If $A^2=2A$, then $A$ is diagonalizable.

If $A^2-2A=0$, then $p(A)=0$, for $p(x)=x^2-2x$, and thus the minimal polynomial of $A$ can by only one of the following three: $$ x^2-2x,\,\,\, x\,\,\, \text{or}\,\,\, x-2, $$ each of which possesses only simple roots, and thus $A$ is diagonalisable.

In general, if a matrix is annihilated by a polynomial which does not have any multiple roots, then this matrix is diagonalisable.

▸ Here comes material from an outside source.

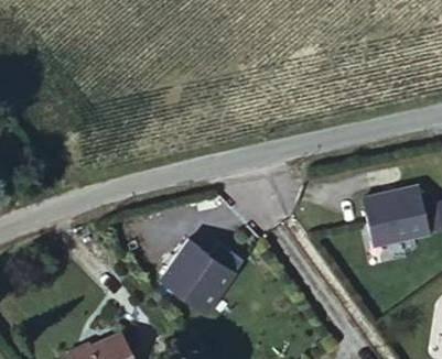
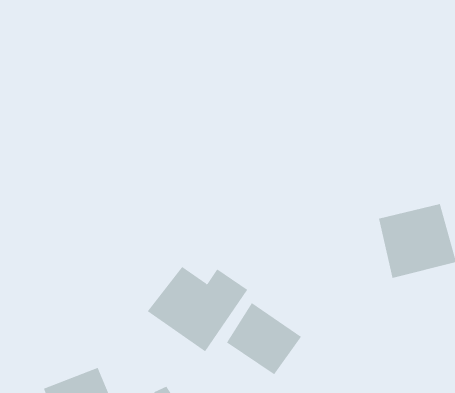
building: none -> [226,302,302,375]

If you are not aware of the above fact, try Jordan decomposition, and see that $A$ can not have any Jordan blocks, in its Jordan decomposition.

Note. This proof works only in the case in which $0\ne 2$ in the field $\mathbb F$. If $2=0$ in $\mathbb F$, then the polynomial $p$ becomes $p(x)=x^2$, in such case the condition $A^2=0$, does not guarantee that $A$ is diagonalizable. In fact, there exist non-diagonalizable matrices satisfying $A^2=0$.

As stated (notably without any restriction on the field*) the result is false. In characteristic $2$, every nilpotent matrix of nilpotency order$~2$ satisfies $A^2=2A$, but such matrices are not diagonalisable. See also this answer to a rather similar question.

*except that it must be denotable using a blackboard-bold font

Let me try to prove it in a more elementary way:

We define the eigenspaces $$ X_0=\{x\in\mathbb F^n: Ax=0\} \,\,\,\text{and}\,\,\, X_2=\{x\in\mathbb F^n: Ax=2x\}. $$ We shall show that $\mathbb F^n=X_0\oplus X_2$.

Clearly $X_0\cap X_2=\{0\}$.

Let $x\in\mathbb F^n$, $x_2=\frac{1}{2}Ax$ and $x_0=x-x_2$. Then $$ Ax_0=Ax-Ax_2=Ax-\frac{1}{2}A^2x=\frac{1}{2}(A^2-A)x=0, $$ and $$ Ax_2-2x_2=\frac{1}{2}A^2x-2\cdot\frac{1}{2}Ax=\frac{1}{2}(A^2-2A)x=0. $$

Let $\{b_1,\ldots, b_k\}$ a basis of $X_0$ and $\{b_{k+1},\ldots,b_n\}$ a basis of $X_2$ and $U$ be the matrix with columns $b_1,\ldots,b_n$. Then $UAU^{-1}$ is diagonal.

Note that we need to assume that $2\ne 0$ in $\mathbb F$ (for example, $\mathbb F\ne\mathbb Z_2$).

Suppose that $Ax = \lambda x$, $x \neq 0$.

$Ax = \lambda x \Leftrightarrow 2Ax=2\lambda x \Leftrightarrow A^2x = 2\lambda x \Leftrightarrow A(Ax) = 2\lambda x \Leftrightarrow A(\lambda x) = 2 \lambda x \Leftrightarrow \lambda Ax = 2 \lambda x $. That means that either $\lambda = 0$, or $Ax = 2 x$, which means that $0$ and $2$ are the only eigenvalues of $A$.

Suppose it's not diagonalizable. Then there exist non-zero vectors $e_1$ and $e_2$, such that $Ae_1 = \lambda e_1$ and $Ae_2 = \lambda e_2 + e_1$, where $\lambda$ is either $0$ or $2$.

If $\lambda = 0$, then we get $Ae_1 = A^2 e_2 = 2A e_2 = 2e_1 = 0$, which contradicts the fact that $e_1 \neq 0$.

If $\lambda = 2$, then $2e_1 = Ae_1 = A^2e_2 = 2A e_2 = 4e_2+2e_1$, then $e_2 = 0$ and we again have contradiction.

That means that $A$ is indeed diagonalizable.